Giant Pandas At Edinburgh Zoo To Get £70,000 Bamboo Takeaway From Holland

£70,000 Dutch Bamboo Takeaway For Peckish Edinburgh Pandas

Edinburgh Zoo is preparing to dig deep in its pockets for £70,000 a year to import organic bamboo shoots for two pandas, Tian Tian and Yang Guang, arriving from China.

15 tonnes of bamboo from the Netherlands will be imported to feed the pair of peckish pandas that will already cost the zoo £1m a year to look after.

Will Travers, the chief executive of the Born Free Foundation, described the plans as "madness". He told The Independent:

"Panda conservation should take place in China, where both giant pandas and bamboo occur naturally. If Edinburgh has panda cash to spare, that is where it should be invested."

A 10-year breeding programme is supposed to be taking place but the sustainability of it, given the 1,200 round trip required for the bamboo, is being questioned.

The bamboo will be making its way from Amsterdam to Rotterdam, from where it will be ferried to Harwich, before being driven to Edinburgh every fortnight. It will be then be kept in a specially created storage facility for maximum freshness.
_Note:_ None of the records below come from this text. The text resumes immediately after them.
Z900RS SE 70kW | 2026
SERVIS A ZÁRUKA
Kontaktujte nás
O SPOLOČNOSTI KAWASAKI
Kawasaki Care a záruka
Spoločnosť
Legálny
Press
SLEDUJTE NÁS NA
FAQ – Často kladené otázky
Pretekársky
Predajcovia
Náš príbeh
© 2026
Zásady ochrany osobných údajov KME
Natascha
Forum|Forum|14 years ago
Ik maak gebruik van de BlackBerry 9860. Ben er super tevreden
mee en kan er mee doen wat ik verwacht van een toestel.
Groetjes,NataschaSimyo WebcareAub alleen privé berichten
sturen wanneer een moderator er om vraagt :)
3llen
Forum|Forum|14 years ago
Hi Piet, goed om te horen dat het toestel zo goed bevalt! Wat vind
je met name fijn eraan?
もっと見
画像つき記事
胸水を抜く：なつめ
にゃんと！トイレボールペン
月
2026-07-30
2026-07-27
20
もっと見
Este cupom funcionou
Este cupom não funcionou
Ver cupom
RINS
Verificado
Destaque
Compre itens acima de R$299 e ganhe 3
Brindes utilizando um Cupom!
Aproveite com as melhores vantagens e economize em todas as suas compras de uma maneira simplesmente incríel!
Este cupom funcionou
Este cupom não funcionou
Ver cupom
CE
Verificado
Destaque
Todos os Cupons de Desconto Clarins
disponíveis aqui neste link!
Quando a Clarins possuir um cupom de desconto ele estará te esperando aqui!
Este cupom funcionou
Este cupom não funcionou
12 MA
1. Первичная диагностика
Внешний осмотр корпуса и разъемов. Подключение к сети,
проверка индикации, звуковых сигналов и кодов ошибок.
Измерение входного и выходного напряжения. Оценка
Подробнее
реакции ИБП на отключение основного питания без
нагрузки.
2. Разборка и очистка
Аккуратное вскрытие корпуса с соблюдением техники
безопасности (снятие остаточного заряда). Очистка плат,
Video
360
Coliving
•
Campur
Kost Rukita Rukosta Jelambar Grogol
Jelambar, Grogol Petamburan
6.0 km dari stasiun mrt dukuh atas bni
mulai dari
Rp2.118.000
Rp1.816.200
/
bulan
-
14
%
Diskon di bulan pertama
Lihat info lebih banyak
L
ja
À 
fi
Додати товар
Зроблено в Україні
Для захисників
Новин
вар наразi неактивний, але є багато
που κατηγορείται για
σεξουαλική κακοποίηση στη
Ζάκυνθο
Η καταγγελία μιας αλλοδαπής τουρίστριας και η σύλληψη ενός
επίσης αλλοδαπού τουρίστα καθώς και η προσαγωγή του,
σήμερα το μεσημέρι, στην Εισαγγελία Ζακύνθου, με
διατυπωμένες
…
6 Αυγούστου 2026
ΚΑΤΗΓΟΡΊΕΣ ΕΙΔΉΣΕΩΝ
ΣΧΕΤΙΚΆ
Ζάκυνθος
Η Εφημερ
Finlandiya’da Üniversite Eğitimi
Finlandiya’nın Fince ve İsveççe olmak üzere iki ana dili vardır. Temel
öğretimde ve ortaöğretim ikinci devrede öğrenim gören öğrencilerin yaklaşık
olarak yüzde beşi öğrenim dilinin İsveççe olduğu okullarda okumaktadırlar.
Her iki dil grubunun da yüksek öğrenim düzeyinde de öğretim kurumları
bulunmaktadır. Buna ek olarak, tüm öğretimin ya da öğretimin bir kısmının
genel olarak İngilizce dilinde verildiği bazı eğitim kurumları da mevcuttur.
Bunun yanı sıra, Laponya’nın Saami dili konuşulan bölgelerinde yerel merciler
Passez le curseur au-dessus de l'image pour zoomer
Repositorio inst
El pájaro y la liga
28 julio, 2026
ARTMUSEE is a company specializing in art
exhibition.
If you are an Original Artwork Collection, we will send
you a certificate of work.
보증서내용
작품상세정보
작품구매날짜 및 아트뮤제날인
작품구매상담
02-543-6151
British-grown bamboo could not be relied on, the zoo said, as it is the only the food the endangered species will eat. It did add that it hoped to use more British-grown bamboo in three years' time.

The zoo is hoping that the arrival of Tian Tian and Yang Guang from their home in the Ya'an reserve in Sichuan will be a big visitor draw. The zoo is even recruiting a special new "Giant Panda Team" of around a dozen people to handle the visitors.

The loaned pandas are arriving in Edinburgh in time for Christmas, making them the first pandas to live in Britain for 17 years.